Les suppôts du régime issu du coup d’État du 22 février 2014 à Kiev s’émeuvent d’une mobilisation de la Russie.
Le mot a été, sinon mal traduit, du moins mal interprété. Ce que le gouvernement russe a annoncé n’est pas une mobilisation mais un rappel partiel. L’effectif concerné, à l’issue d’un processus qui devrait s’étaler sur plusieurs mois, ne représente qu’un tiers des effectifs militaires russes du temps de paix, ou qu’un sixième des effectifs de réserve. En valeur absolue c’est aussi bien inférieur à l’apport des mobilisations ukrainiennes.
Pour comparer avec un concept connu avant la fonctionnarisation de l’armée française, il s’agit en quelque sorte du rappel d’une partie des fractions de contingent rappelables, sauf qu’au lieu de sélectionner les réservistes en fonction de leur date de fin de service actif ils seront sélectionnés en fonction de leurs qualifications et de leur affectation de mobilisation.
D’autre part il ne s’agit pas d’imposer une prolongation ou une répétition du service national conscrit, comme le fit la France lors des événements d’Algérie, mais d’augmenter les effectifs militaires servant sous contrat. Les personnes concernées sont simplement obligées de s’engager dans l’armée active, et y bénéficieront du même statut que les militaires professionnels actuels. Pour utiliser une image française, il s’agit de recruter d’autorité des Engagés Involontaires de l’Armée de Terre, et des Cadres de Réserve en Situation d’Activité. La seule inconnue, du moins à l’étranger, est la durée de cet engagement, à savoir s’il s’agira de contrats à durée déterminée « pour la durée de l’opération spéciale », ou pour une durée spécifiée en nombre de mois ou d’années, et enfin si cette durée sera égale pour tous ou individualisée en fonction des besoins.
Ce qui, sauf erreur, n’a pas non plus été précisé, est s’il s’agit de rappels personnels donnant lieu ensuite à affectation individuelle selon les besoins du moment, ou s’il s’agit de la mobilisation d’unités (corps) organiques de réserve déterminées connaissant dès le temps de paix leurs tableaux nominatifs d’effectifs (listes de réservistes avec leurs affectations).

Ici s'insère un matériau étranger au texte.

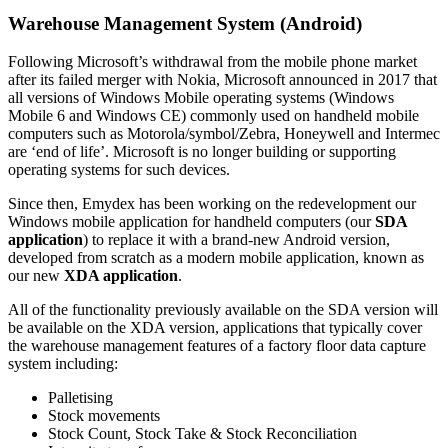
Warehouse Management System (Android)
Following Microsoft’s withdrawal from the mobile phone market
after its failed merger with Nokia, Microsoft announced in 2017 that
all versions of Windows Mobile operating systems (Windows
Mobile 6 and Windows CE) commonly used on handheld mobile
computers such as Motorola/symbol/Zebra, Honeywell and Intermec
are ‘end of life’. Microsoft is no longer building or supporting
operating systems for such devices.
Since then, Emydex has been working on the redevelopment our
Windows mobile application for handheld computers (our
SDA
application
) to replace it with a brand-new Android version,
developed from scratch as a modern mobile application, known as
our new
XDA application
.
All of the functionality previously available on the SDA version will
be available on the XDA version, applications that typically cover
the warehouse management features of a factory floor data capture
system including:
Palletising
Stock movements
Stock Count, Stock Take & Stock Reconciliation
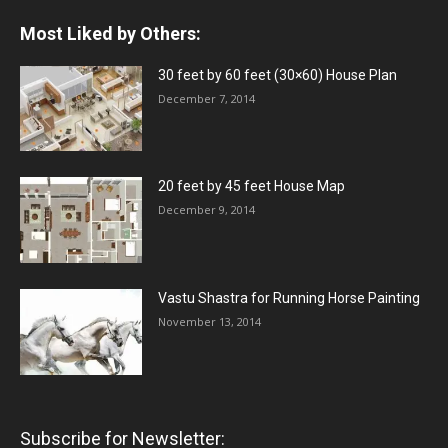
Most Liked by Others:
30 feet by 60 feet (30×60) House Plan
December 7, 2014
20 feet by 45 feet House Map
December 9, 2014
Vastu Shastra for Running Horse Painting
November 13, 2014
Subscribe for Newsletter:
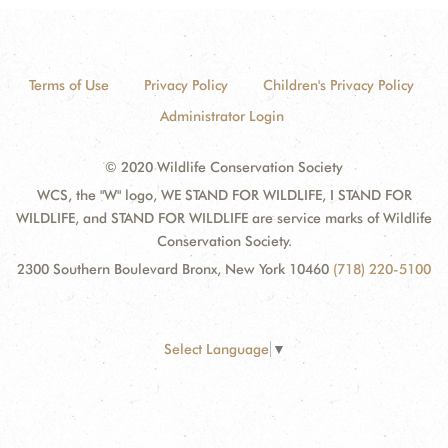
Terms of Use
Privacy Policy
Children's Privacy Policy
Administrator Login
© 2020 Wildlife Conservation Society
WCS, the "W" logo, WE STAND FOR WILDLIFE, I STAND FOR
WILDLIFE, and STAND FOR WILDLIFE are service marks of Wildlife
Conservation Society.
2300 Southern Boulevard Bronx, New York 10460
(718) 220-5100
Select Language
▼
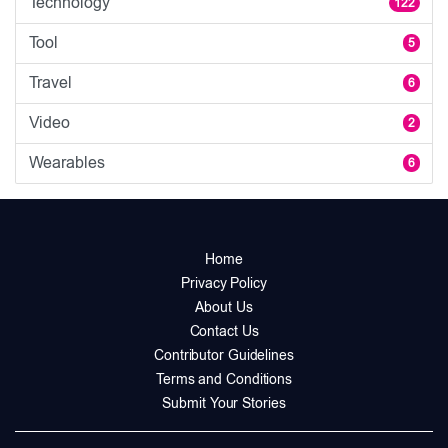
Technology
122
Tool
5
Travel
6
Video
2
Wearables
6
Home
Privacy Policy
About Us
Contact Us
Contributor Guidelines
Terms and Conditions
Submit Your Stories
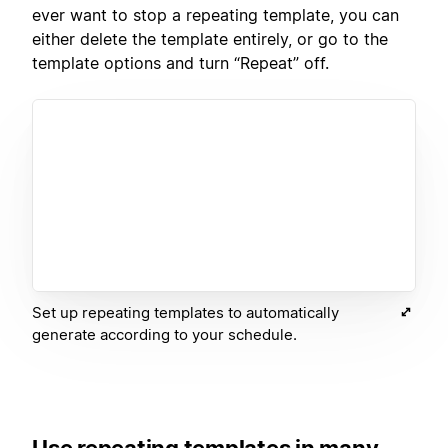
ever want to stop a repeating template, you can
either delete the template entirely, or go to the
template options and turn “Repeat” off.
Set up repeating templates to automatically
generate according to your schedule.
Use repeating templates in many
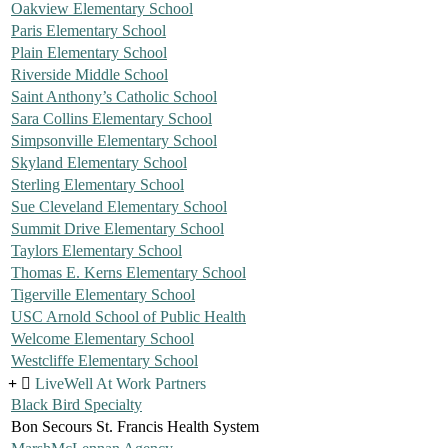
Oakview Elementary School
Paris Elementary School
Plain Elementary School
Riverside Middle School
Saint Anthony’s Catholic School
Sara Collins Elementary School
Simpsonville Elementary School
Skyland Elementary School
Sterling Elementary School
Sue Cleveland Elementary School
Summit Drive Elementary School
Taylors Elementary School
Thomas E. Kerns Elementary School
Tigerville Elementary School
USC Arnold School of Public Health
Welcome Elementary School
Westcliffe Elementary School
LiveWell At Work Partners
Black Bird Specialty
Bon Secours St. Francis Health System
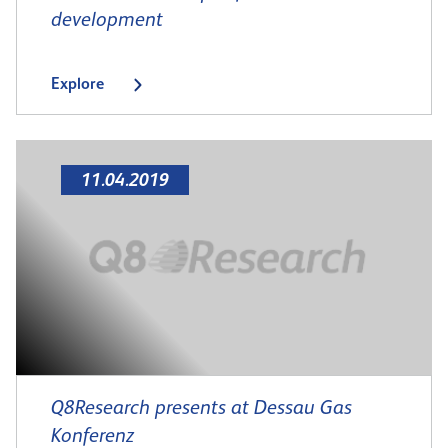
development
Explore
11.04.2019
Q8Research presents at Dessau Gas
Konferenz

Le président russe a fait référence à la nécessité de garnir une longue ligne de front en Ukraine, et assuré que tous les militaires de réserve concernés feraient l’objet d’une formation complémentaire préalable à leur déploiement. Cela ne signifie pas que la finalité de ce rappel partiel, qu’on ne notera pas immédiatement sur le théâtre d’opérations, soit de tenir le front ukrainien, d’ailleurs l’armée russe n’est pas dans une situation d’urgence, ni d’attrition significative.
Il est plus vraisemblable que le gouvernement russe, qui contrairement à ses homologues occidentaux gouverne, gère et prévoit, ait décidé de procéder à une augmentation du format de l’armée, tout simplement. D’ailleurs depuis plus d’un quart de siècle le gouvernement français excuse toutes ses réductions d’effectifs au moyen du concept nouveau de « changement de format » (pas seulement d’augmentation d’effectifs) en cas de résurgence d’une tension majeure en Europe, expliquant dès le livre blanc de 1994 qu’un tel cas de figure prendrait « suffisamment de temps pour permettre à la France de changer le format de son outil de défense » (comme on l’a rappelé dans le Septième Scénario), et omettant de procéder à ce changement alors qu’elle ne cesse, depuis 2014, de déclarer la guerre à la première puissance européenne.
Alors que le gouvernement russe avait en mars de bonnes raisons d’espérer un accord rapide avec le gouvernement ukrainien, l’axe atlantico-uniopéen ne cesse aujourd’hui d’annoncer une guerre totale, et de prendre des mesures à moyen terme dont les effets sont attendus sous deux à cinq ans, ce qui indique une intention de faire durer (et d’élargir) le conflit. De même les pays de l’axe antirusse ont depuis plusieurs mois engagé exceptionnellement des moyens financiers colossaux, sollicité extraordinairement leurs industries militaires (autre indicateur d’une intention de durée) voire, pour certains, annoncé l’entrée en régime d’économie de guerre et le rationnement des populations. Les décisions annoncées par le gouvernement russe le 21 septembre relèvent du même ordre, bien que l’impact pour la société civile en soit incomparablement inférieur.
C’est dans ce contexte que la Russie a décidé d’augmenter d’un tiers le volume de ses forces armées du temps de paix, sans pour autant (à ce stade) déclarer l’état de guerre, ni la mobilisation en vue d’une montée en puissance et du passage au format du temps de guerre, à savoir la mise sur pied de toutes les unités de réserve. Ce n’est pas ça.